_Work item:_ Continue the personal piece about learning to study the Word, starting right after its last sentence.

I started looking into it after I bought it for my mom, watching videos of Sis. Melani talking about how her book came to be and why it works. Everything sounded good, and I was hungry for something, anything that would help me out of the rut I found myself in. I purchased a copy for myself shortly after, and let me tell you, it was a game-changer.

Basically, it teaches you how to study the Word--no, not how to look up words in a dictionary and pump out three chapters of analyzed text every day to cross it off your morning routine--but how to immerse yourself in God’s precious words to us until it changes you. I went from struggling to check the boxes off on my Bread chart (gotta love ‘em) to getting up earlier for more time to journal, pray, and dwell on the passages I was reading. The Scripture came alive for me in a way I had never personally experienced before (and I’ve been in the church for 21 years).

The most important thing I learned in the mere months I’ve been doing this? The Word is alive. It is not meant to be treated like a textbook to be mangled, figured out, plugged through, and endured. It is meant to change us, to come alive in the exact way we need for the season we’re in. It’s meant to guide our path and keep us. It’s active; it goes forth and doesn’t come back void.

_Data extract:_
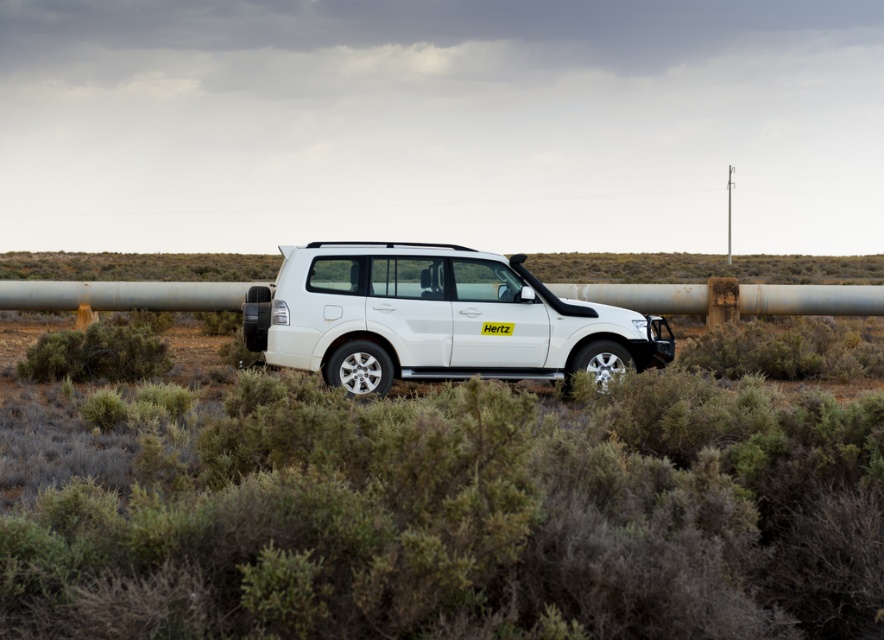
You are a photographer planning to take a wide shot of the white matte suv at center and the green shrubbery at center. Based on their sizes, which object would appear smaller in the photo?

The green shrubbery at center would appear smaller in the photo because it is thinner than the white matte suv at center.

From the picture: You are a photographer planning to take a photo of the white SUV parked in the desert. You want to ensure that both the green shrubbery at center and the brown shrub at lower left are visible in the frame. Which shrub should you position closer to the SUV to include both in the photo without overcrowding the composition?

The green shrubbery at center is smaller than the brown shrub at lower left, so positioning the smaller green shrubbery at center closer to the SUV would allow both to fit in the frame without overcrowding.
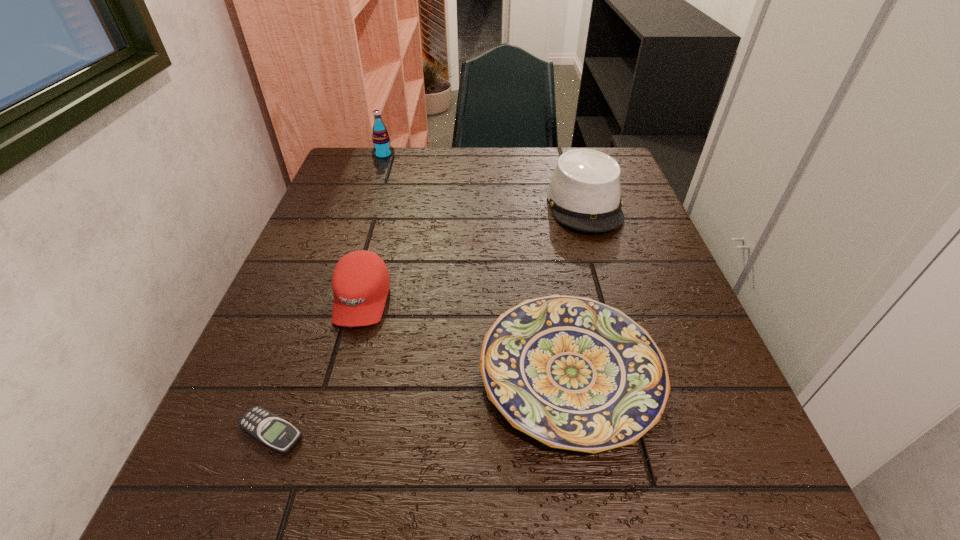
Locate an element on the screen. Image resolution: width=960 pixels, height=540 pixels. vacant point located between the cap and the plate is located at coordinates (466, 336).

The image size is (960, 540). Identify the location of vacant region between the plate and the shortest object. (420, 403).

Locate an element on the screen. The height and width of the screenshot is (540, 960). vacant region between the hat and the beeper is located at coordinates (428, 318).

This screenshot has width=960, height=540. In order to click on free space between the farthest object and the cap in this screenshot , I will do `click(372, 228)`.

The width and height of the screenshot is (960, 540). Find the location of `free space between the tallest object and the plate`. free space between the tallest object and the plate is located at coordinates (477, 264).

Locate an element on the screen. The height and width of the screenshot is (540, 960). object that stands as the second closest to the fourth shortest object is located at coordinates (360, 282).

Locate which object ranks second in proximity to the hat. Please provide its 2D coordinates. Your answer should be formatted as a tuple, i.e. [(x, y)], where the tuple contains the x and y coordinates of a point satisfying the conditions above.

[(360, 282)]

Identify the location of vacant space that satisfies the following two spatial constraints: 1. on the front-facing side of the cap; 2. on the left side of the fourth tallest object. This screenshot has height=540, width=960. (342, 373).

This screenshot has height=540, width=960. I want to click on free point that satisfies the following two spatial constraints: 1. on the front-facing side of the plate; 2. on the right side of the third tallest object, so click(342, 373).

Identify the location of vacant region that satisfies the following two spatial constraints: 1. on the front side of the second shortest object; 2. on the right side of the soda. (311, 373).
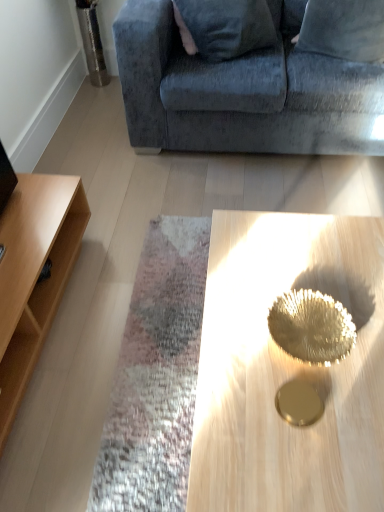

_Response for this exercise:_
A reading plan is good, don’t get me wrong; it keeps us accountable and it helps us to have something already pre-set to read for the day, but just flying through your three chapters half-asleep and calling it good is...GIRL. You are missing. out.

There’s a quote by Charles Haddon Spurgeon that I feel so perfectly sums up the experience of reading the Bible this way: “Some people like to read so many [Bible] chapters every day. I would not dissuade them from the practice, but I would rather lay my soul asoak in half a dozen verses all day than rinse my hand in several chapters. Oh, to be bathed in a text of Scripture, and to let it be sucked up in your very soul, till it saturates your heart!”

Truly, isn’t that what Bible reading is supposed to do for us? Aren’t we supposed to look into it as a mirror and have it point out the rough areas of our soul that need cleansing and healing? What a tragedy to skim through the Word like a newspaper, picking just a few tingly, feel-good verses to trot out when we need them. I don’t know about you, but I’m hungry to know why these verses were preserved in God’s perfect Word. I want to search out that deep, rich well that is the wisdom of Scripture.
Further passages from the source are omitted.